Eurovision, la politica sale sul palco

La cantante ucraina Jamala festeggia la vittoria all'Eurovision Song Contest.

La cantante ucraina Jamala festeggia la vittoria all'Eurovision Song Contest.

: AP
Con la vittoria della canzone “1944” della cantante ucraina Jamala, il festival a Stoccolma ha ottenuto la sua scofitta più grande, sostiene Bryan McDonald. Adesso che la politica è entrata dentro al concorso potrebbe finire per divorare sé stessa

Sotto molti aspetti la vittoria carica di contenuti politici di Jamala all’Eurovision sembra essere alquanto di cattivo auspicio per il festival. Fin dalla sua inaugurazione, nel 1956, la competizione ha sempre evitato polemiche sociali. Non ci sono state, ad esempio, canzoni bosniache dopo il genocidio, o brani irlandesi sull’oppressione britannica. Non si sono sentiti nemmeno ritornelli israeliani sull’olocausto o pezzi di ciprioti prendendo di mira la Turchia.

Se osserviamo più da vicino le votazioni, sembra che la diffidenza politica tra Mosca e Kiev si limiti esclusivamente alle élite dei due Paesi: mentre i giurati nazionali, nominati dalle tv statali, non hanno dimostrato simpatia verso i propri rivali, il pubblico russo ha invece attribuito 10 punti all’Ucraina, il secondo punteggio più alto dopo l’Armenia, mentre i votanti ucraini hanno conferito dodici punti ai russi, il punteggio più alto. 

A seguito della recente adesione della Crimea, la nazionalità della vincitrice Jamala, per metà tatara di Crimea e per metà armena, ha occupato i titoli dei giornali.

Nata in Kirghizistan, si identifica come ucraina.

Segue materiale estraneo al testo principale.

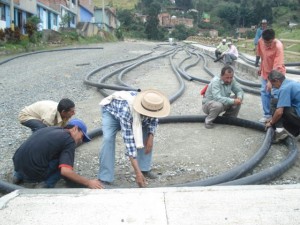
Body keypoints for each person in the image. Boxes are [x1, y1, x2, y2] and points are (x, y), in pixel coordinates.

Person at [98, 89, 170, 188]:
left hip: (134, 115)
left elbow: (153, 120)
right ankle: (104, 177)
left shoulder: (152, 105)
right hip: (112, 113)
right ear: (143, 110)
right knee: (108, 139)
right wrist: (137, 173)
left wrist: (151, 136)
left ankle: (144, 169)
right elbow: (130, 143)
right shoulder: (126, 111)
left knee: (146, 132)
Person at [12, 118, 104, 189]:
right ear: (75, 129)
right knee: (63, 164)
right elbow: (65, 171)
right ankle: (46, 185)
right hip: (33, 173)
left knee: (48, 156)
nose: (81, 140)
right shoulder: (69, 140)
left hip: (17, 164)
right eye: (82, 136)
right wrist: (88, 182)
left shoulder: (52, 129)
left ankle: (18, 176)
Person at [257, 28, 286, 123]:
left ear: (273, 39)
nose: (267, 45)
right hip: (265, 71)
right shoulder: (260, 41)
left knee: (277, 93)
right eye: (265, 42)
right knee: (264, 92)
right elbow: (262, 56)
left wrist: (270, 81)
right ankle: (267, 115)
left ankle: (279, 117)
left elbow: (277, 66)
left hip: (277, 74)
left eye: (269, 43)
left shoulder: (278, 46)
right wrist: (260, 67)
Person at [265, 70, 300, 142]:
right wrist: (273, 118)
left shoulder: (284, 88)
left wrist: (271, 122)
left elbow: (279, 112)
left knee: (275, 103)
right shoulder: (290, 83)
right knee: (280, 107)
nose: (273, 87)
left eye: (273, 84)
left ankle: (279, 131)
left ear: (276, 80)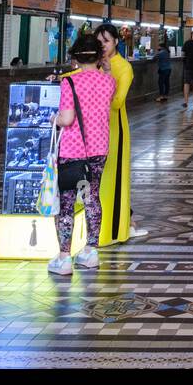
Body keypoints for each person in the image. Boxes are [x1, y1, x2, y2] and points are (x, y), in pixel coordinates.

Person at [71, 23, 145, 245]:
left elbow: (118, 102)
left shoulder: (123, 67)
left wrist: (103, 80)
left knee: (112, 180)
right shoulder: (91, 65)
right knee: (90, 181)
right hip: (89, 129)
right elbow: (74, 78)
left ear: (116, 43)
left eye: (107, 41)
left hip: (113, 129)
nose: (102, 45)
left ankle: (114, 229)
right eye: (99, 41)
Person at [49, 33, 116, 275]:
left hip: (73, 151)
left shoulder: (70, 82)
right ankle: (90, 252)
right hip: (98, 150)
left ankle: (64, 258)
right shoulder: (109, 82)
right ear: (99, 56)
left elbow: (67, 119)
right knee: (91, 197)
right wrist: (106, 68)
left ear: (75, 57)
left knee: (67, 203)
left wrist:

La canzone con la quale ha vinto il concorso, “1944”, racconta la deportazione forzata ordinata da un georgiano che all'epoca controllava lo Stato di cui la Russia rappresentava la parte più importante.

La stessa Jamala ha ammesso che “1944” è una sorta di protesta contro la Russia per quanto accaduto in Crimea. Ad ogni modo la sua avversione nei confronti della Russia non sembra essere così profonda. In occasione del capodanno scorso, infatti, non ha avuto nessun problema ad accettare i rubli che le erano stati offerti per esibirsi a Sochi.

Se tutto ciò suona complicato è perché la storia dell’antica Urss e dell’Europa dell’Est può risultare alquanto confusa. Gli ideali e le alleanze poche volte risultano semplicemente o bianchi o neri. Per un tataro di Crimea, il 1944 rappresenta l’anno in cui Stalin ha deportato i suoi antenati. Mentre per i polacchi, ad esempio, il 1944 è l’anno dei massacri di Volinia nella Galizia orientale a opera dei nazionalisti ucraini. Il loro leader, Stepan Bandera, oggi è considerato un eroe da parte del regime nato a Kiev nel dopo-Maidan. Altri polacchi invece, pensando al 1944 ricordando l’indifferenza delle truppe sovietiche durante la rivolta di Varsavia. Allo stesso tempo i russi ricordano che quest’anno vennero espulse le truppe naziste dal territorio sovietico.

È possibile che a Stoccolma, luogo di origine degli ABBA, l’Eurovision abbia ottenuto la sua scofitta più grande. Adesso che la politica è entrata dentro al concorso potrebbe finire per divorare sé stessa. Cosa potrebbe impedire agli irlandesi di presentarsi con una canzone “ribelle” per commemorare la grande carestia sofferta durante la dominazine britannica? Chi potrebbe fare obiezioni nel caso in cui il prossimo anno i russi dovessero decidere di presentarsi a Kiev con una ballata che faccia allusione al massacro di Odessa del 2014?

Jamala non è stata una scelta del pubblico. È abbastanza chiaro che le giurie nazionali in tutta Europa l’hanno sostenuta per dimostrare la propria solidarietà con l’Ucraina. Per un lungo periodo il rompicapo più grande per gli organizzatori dell’Eurovision riguardava se sarebbe stato possibile mantenere bianco l’abito del cantante irlandese Johnny Logan, mentre ora hanno nelle loro mani una vera bomba a orologeria: improvvisamente la politica si è fatta spazio sulla scena.